REQUIRED WORK: Print the lines that run from the line with "свободное время. И" to the line with "Email: ventas3@importlatam.com", keeping both end lines, exactly as they appear in the entries below, and nothing else.

Extracted data entries:

++++++++++

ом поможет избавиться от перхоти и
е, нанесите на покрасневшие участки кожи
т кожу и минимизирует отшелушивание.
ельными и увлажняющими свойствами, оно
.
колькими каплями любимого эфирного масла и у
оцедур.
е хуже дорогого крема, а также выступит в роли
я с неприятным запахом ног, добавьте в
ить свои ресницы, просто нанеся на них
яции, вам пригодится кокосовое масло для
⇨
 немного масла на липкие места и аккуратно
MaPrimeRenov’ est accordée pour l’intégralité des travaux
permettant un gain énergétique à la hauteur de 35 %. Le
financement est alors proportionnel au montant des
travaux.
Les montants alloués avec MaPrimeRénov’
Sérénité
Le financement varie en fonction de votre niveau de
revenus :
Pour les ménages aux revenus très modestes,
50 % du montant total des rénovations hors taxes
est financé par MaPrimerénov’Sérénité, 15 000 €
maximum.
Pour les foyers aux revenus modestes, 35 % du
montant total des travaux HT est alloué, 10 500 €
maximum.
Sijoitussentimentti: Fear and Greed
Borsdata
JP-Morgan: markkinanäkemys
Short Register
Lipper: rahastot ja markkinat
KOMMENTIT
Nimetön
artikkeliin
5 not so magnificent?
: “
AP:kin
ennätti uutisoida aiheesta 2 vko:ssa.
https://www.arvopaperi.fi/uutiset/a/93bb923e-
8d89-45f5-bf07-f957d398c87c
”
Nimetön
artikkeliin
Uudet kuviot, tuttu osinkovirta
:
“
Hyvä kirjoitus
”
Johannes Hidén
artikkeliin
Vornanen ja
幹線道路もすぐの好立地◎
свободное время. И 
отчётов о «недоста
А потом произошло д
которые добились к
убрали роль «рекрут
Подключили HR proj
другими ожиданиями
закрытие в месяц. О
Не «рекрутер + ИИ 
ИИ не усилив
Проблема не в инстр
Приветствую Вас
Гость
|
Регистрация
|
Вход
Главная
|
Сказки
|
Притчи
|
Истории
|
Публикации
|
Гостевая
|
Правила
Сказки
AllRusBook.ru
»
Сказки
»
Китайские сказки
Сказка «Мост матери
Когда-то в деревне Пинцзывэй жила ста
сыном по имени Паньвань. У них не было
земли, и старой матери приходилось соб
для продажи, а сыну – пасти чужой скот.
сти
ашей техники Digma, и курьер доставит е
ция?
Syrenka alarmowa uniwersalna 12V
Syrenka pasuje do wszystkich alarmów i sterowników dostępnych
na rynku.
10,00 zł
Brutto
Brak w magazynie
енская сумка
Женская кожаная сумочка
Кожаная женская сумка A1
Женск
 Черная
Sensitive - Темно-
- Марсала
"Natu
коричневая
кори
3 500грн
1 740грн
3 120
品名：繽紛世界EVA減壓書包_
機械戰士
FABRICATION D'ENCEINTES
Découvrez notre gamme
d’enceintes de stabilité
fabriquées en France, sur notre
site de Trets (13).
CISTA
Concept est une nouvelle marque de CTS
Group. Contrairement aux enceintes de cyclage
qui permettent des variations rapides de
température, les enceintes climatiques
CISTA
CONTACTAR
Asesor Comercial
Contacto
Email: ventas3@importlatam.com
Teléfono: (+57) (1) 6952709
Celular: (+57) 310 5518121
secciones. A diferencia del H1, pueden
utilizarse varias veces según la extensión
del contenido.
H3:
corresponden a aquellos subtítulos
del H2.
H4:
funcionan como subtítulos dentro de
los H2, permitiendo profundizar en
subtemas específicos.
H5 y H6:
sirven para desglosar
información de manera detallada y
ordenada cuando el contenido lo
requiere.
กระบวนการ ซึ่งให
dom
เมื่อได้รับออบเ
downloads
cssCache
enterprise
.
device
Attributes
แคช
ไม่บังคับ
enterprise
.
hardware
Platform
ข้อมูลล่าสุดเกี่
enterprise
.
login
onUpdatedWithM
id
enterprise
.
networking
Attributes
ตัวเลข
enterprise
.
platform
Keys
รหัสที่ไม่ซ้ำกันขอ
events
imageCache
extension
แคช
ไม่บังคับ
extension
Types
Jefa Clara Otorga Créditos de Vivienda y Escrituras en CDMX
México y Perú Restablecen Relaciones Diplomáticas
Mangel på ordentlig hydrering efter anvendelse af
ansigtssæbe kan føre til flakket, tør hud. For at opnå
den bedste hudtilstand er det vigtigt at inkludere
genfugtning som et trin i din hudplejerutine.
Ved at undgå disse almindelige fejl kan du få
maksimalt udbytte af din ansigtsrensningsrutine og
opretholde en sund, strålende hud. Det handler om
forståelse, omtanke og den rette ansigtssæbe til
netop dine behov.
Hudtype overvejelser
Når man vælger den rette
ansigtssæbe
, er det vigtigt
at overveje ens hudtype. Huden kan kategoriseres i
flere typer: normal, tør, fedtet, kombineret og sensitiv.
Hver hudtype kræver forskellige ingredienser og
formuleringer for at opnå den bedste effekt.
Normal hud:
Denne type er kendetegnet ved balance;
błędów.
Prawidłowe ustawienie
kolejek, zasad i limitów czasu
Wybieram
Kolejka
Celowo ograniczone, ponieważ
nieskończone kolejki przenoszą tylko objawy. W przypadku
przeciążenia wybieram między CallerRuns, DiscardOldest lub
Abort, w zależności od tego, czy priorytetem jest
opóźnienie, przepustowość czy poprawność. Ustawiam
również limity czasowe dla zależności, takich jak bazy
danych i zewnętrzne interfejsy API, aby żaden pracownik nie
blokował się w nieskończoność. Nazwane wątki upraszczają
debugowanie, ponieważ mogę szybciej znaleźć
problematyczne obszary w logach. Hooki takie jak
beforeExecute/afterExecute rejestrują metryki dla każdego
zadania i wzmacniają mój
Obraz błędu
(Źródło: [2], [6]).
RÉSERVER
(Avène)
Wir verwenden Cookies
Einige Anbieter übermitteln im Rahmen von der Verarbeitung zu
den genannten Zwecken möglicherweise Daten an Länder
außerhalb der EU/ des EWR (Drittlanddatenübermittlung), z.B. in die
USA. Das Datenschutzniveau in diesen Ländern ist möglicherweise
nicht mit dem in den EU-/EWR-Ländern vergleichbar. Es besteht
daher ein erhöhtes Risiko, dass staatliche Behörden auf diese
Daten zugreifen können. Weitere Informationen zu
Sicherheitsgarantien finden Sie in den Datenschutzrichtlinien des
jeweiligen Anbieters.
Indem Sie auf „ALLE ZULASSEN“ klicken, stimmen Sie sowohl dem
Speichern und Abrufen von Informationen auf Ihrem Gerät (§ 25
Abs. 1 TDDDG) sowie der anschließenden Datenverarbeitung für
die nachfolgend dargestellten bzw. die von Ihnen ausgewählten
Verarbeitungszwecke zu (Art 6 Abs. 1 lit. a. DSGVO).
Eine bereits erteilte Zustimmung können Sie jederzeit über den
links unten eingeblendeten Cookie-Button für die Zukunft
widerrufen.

++++++++++

ANSWER FOR THE TASK:
свободное время. И 
отчётов о «недоста
А потом произошло д
которые добились к
убрали роль «рекрут
Подключили HR proj
другими ожиданиями
закрытие в месяц. О
Не «рекрутер + ИИ 
ИИ не усилив
Проблема не в инстр
Приветствую Вас
Гость
|
Регистрация
|
Вход
Главная
|
Сказки
|
Притчи
|
Истории
|
Публикации
|
Гостевая
|
Правила
Сказки
AllRusBook.ru
»
Сказки
»
Китайские сказки
Сказка «Мост матери
Когда-то в деревне Пинцзывэй жила ста
сыном по имени Паньвань. У них не было
земли, и старой матери приходилось соб
для продажи, а сыну – пасти чужой скот.
сти
ашей техники Digma, и курьер доставит е
ция?
Syrenka alarmowa uniwersalna 12V
Syrenka pasuje do wszystkich alarmów i sterowników dostępnych
na rynku.
10,00 zł
Brutto
Brak w magazynie
енская сумка
Женская кожаная сумочка
Кожаная женская сумка A1
Женск
 Черная
Sensitive - Темно-
- Марсала
"Natu
коричневая
кори
3 500грн
1 740грн
3 120
品名：繽紛世界EVA減壓書包_
機械戰士
FABRICATION D'ENCEINTES
Découvrez notre gamme
d’enceintes de stabilité
fabriquées en France, sur notre
site de Trets (13).
CISTA
Concept est une nouvelle marque de CTS
Group. Contrairement aux enceintes de cyclage
qui permettent des variations rapides de
température, les enceintes climatiques
CISTA
CONTACTAR
Asesor Comercial
Contacto
Email: ventas3@importlatam.com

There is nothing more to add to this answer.